One Stop’s franchise model has proved its worth with the news that franchisees experienced an average growth in like-for-like sales of 7% and margin growth of 5% during the past financial year.
One Stop said franchisees had grown their basket spend by a further 3.2% during 2016/17 and footfall by 3.7% to deliver more than £120m of total sales to customers.
Stores experienced a 23% uplift in turnover overall after refitting and switching to a One Stop franchise, excluding seasonality.
The increases were generally on top of already-enhanced turnover from implementing One Stop’s promotions, value and ways of working during the transition period building up to refitting.
Andrew King, franchise director, said the figures spoke for themselves and supported the business decisions its franchisees had made in joining the retailer.

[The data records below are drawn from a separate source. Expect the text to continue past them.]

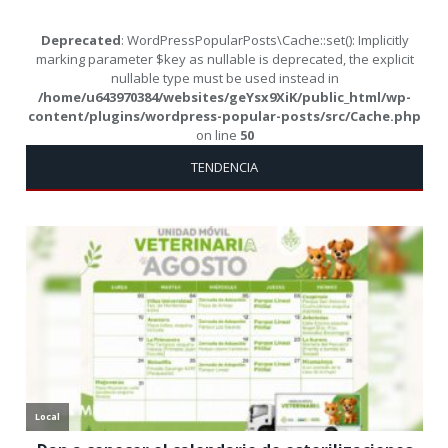
Deprecated
: WordPressPopularPosts\Cache::set(): Implicitly
marking parameter $key as nullable is deprecated, the explicit
nullable type must be used instead in
/home/u643970384/websites/geYsx9XiK/public_html/wp-
content/plugins/wordpress-popular-posts/src/Cache.php
on line
50
TENDENCIA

“It’s our objective to ensure that our franchisees’ businesses continue to grow, both in turnover and profitability.
“Our four-weekly focused BDM [business development meetings] business visits and the enhanced reports we produce, one of our many USPs [unique selling points], help us to plan, build and deliver long-term sustainable growth,” he said.
Angela Southwood, who runs the One Stop franchise in Brackenborough Road, Louth, with husband Blair, said sales had doubled in little more than a year after switching to the franchise model.
The shop had to contend with tough local competition with a Co-op and a McColl’s on their doorstep but saw 20% of its sales growth come during its transition period.
“However, things really took off once the store was refitted as sales shot up by a further 77% and are still growing. We’re absolutely delighted with our decision to join One Stop and the incredible feedback we’ve had from our customers shows that they are too,” said Angela.